Returning to Sweden in 1951, Gunnar established the Speech Transmission Laboratory at KTH. It quickly became a world center for speech research and related technical developments—all aspects of speech processing, including analysis, synthesis, recognition, production, and perception. The STL was also involved with prosthetic engineering that included speech training devices for the deaf and reading machines for the blind.

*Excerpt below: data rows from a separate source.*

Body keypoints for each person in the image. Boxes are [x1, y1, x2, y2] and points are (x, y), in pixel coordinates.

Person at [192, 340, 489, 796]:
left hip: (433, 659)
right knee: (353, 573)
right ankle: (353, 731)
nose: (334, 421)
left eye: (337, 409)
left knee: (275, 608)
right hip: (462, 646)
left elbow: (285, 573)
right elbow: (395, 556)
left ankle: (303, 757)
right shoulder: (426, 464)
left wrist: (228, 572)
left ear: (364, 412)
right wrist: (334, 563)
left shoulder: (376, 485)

By 1958 Gunnar had assembled his research into a monumental doctoral dissertation which included a book, The Acoustic Theory of Speech Production (Mouton, 1960), and a monograph, Acoustic Analysis of Speech with Applications to Swedish (Ericsson Technics, 1959). His theory describes in general what speech is physically and explains how vowels and consonants are formed to produce distinctive acoustical characteristics. This was a pioneering quantitative advance on how speech sounds are generated and filtered by the dynamically changing vocal tract. These publications, especially his book, quickly became standard references in the field of speech processing. Gunnar’s theory underlies much of the current technology of voice communication by analysis-synthesis methods. His description of speech is general—independent of language, valid for both normal and distorted speech, and covering the human voice both singing and speaking. He used this theory to design a series of speech synthesizers; a commercial version (OVE III) enjoyed wide use because of the quality of both its speech and its engineering. He also developed an improved vocoder that Ericsson built for military use.

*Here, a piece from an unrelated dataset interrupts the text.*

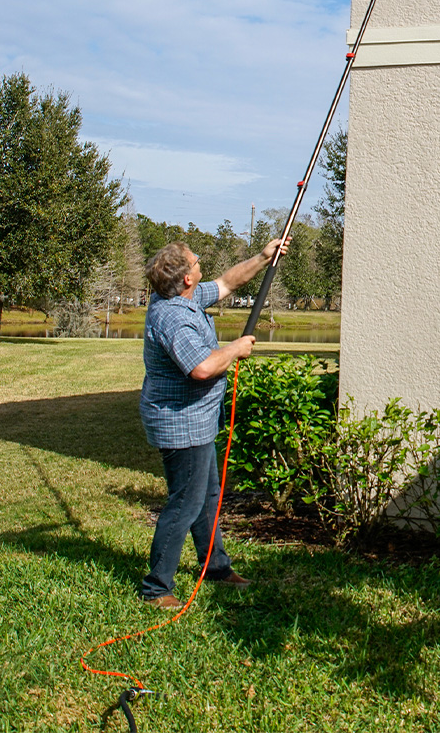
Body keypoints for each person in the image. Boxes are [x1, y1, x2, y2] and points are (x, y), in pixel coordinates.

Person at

Over a period of more than four decades, Gunnar attracted and worked with many colleagues and students on a variety of topics related to speech technology, speech disorders and acquisition, and other aspects of speech and language. His mode of interaction was informal, with coffee breaks and friendly discussion on many topics. Each year his laboratory produced progress reports that were referenced by researchers around the world.

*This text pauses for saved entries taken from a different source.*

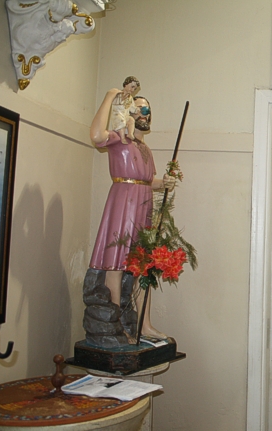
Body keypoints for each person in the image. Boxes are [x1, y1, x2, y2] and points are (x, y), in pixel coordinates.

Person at [89, 87, 175, 342]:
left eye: (147, 109)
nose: (144, 113)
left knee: (142, 265)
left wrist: (164, 183)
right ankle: (116, 324)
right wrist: (109, 96)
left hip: (142, 206)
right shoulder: (120, 138)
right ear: (128, 112)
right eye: (138, 109)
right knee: (116, 263)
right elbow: (96, 135)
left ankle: (144, 325)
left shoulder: (144, 148)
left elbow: (145, 181)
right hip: (123, 204)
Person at [108, 76, 140, 145]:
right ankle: (122, 138)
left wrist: (136, 110)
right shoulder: (118, 94)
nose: (133, 90)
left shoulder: (130, 98)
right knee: (122, 121)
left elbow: (131, 107)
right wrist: (123, 98)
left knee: (131, 120)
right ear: (126, 84)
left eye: (134, 88)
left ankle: (130, 134)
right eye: (132, 87)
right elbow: (114, 102)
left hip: (125, 115)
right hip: (117, 114)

In 1961 Gunnar received the Gold Medal of the Royal Swedish Academy of Engineering Sciences (IVA). He was elected a member of IVA in 1963—one the youngest members— and became professor at KTH in 1966. He was elected a foreign associate of the National Academy of Engineering in 1982. Gunnar retired formally in 1987 but remained a leading scientist at KTH until his death in 2009. Gunnar received many other honors during his over 50 years in the field. In 1980 he received the Silver Medal of the Acoustical Society of America. In 1985 he was jointly named with Jim Flanagan to share the L. M. Ericsson International Prize in Telecommunications.
In 2004 Gunnar received jointly with Ken Stevens the Institute of Electrical and Electronics Engineers (IEEE) Signal Processing Society’s James L. Flanagan Speech and Audio Processing Award.
Gunnar created a unique fellowship within his laboratory and with colleagues worldwide that was characterized by friendship, caring, respect, scientific freedom, and collaboration. For all of us who knew him and worked with him, he leaves deep loss, but with many fond memories, both technical and social. He is survived by his daughter, Maria Fant Laitanen, and his son, Anders Fant.